How do you respond to Jesus’ statement?  You didn’t come here for forgiveness; you came for healing.  What good is forgiveness if you can’t walk?  Can’t Jesus just heal?  Consider the moment while Jesus has the interchange with the scribes.  Why didn’t Jesus heal me?  “Didn’t you see what horrible shape I am in, Jesus?”

Indeed, Jesus saw.  Jesus saw that this man’s greatest need was not for legs to be made new but for a life to be made new.   His primary need was not for his legs to be strengthened but for his heart to be strengthened.  “Take heart, my son,” Jesus said.  What you need most is to know your heart has found peace with God, to know that I have called you son. 

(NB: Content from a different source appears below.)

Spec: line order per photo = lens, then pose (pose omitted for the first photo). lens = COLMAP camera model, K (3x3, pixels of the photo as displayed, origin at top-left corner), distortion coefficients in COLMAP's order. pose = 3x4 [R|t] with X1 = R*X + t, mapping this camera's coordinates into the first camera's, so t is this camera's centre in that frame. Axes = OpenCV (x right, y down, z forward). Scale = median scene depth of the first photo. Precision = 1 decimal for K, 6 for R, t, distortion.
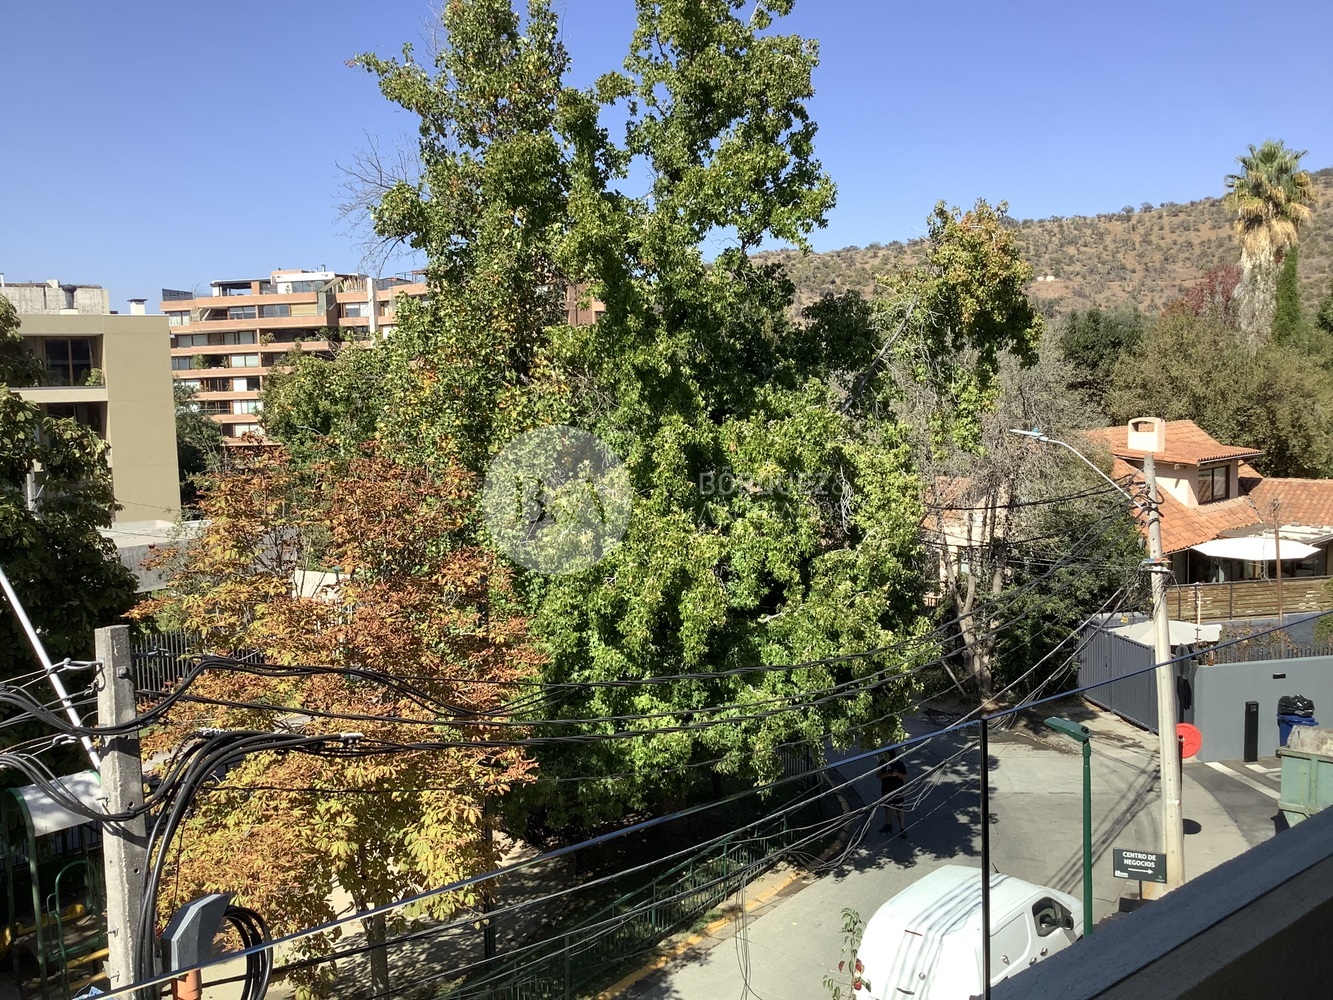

After that brief pause, Jesus heals this man’s paralysis and proves his authority to heal and forgive. But we will not all find healing so quickly. Some of us will not be healed until Jesus comes again. But we can all find that peace with God if we desire it.  All who seek healing will not be healed in this life, but the gift of salvation is free to all.  

Finally, we have to compare ourselves to the four friends. They would stop at nothing to bring their friend who needed healing to Jesus. They were willing to demolish a roof. What are we willing to do in order to bring our friends to Jesus. Do we bring our sick or troubled friends before God’s throne in prayer with this kind of fervor? Are we willing to go out on a limb or put ourselves at risk to make sure our friends find Jesus. God forgive us for taking our access to you for granted.

  1. France, R. T.  The New International Commentary on the New Testament. Eerdsman. (2007).
  2. Luther, Martin.  Word and Sacrament Volume 1.  page 362.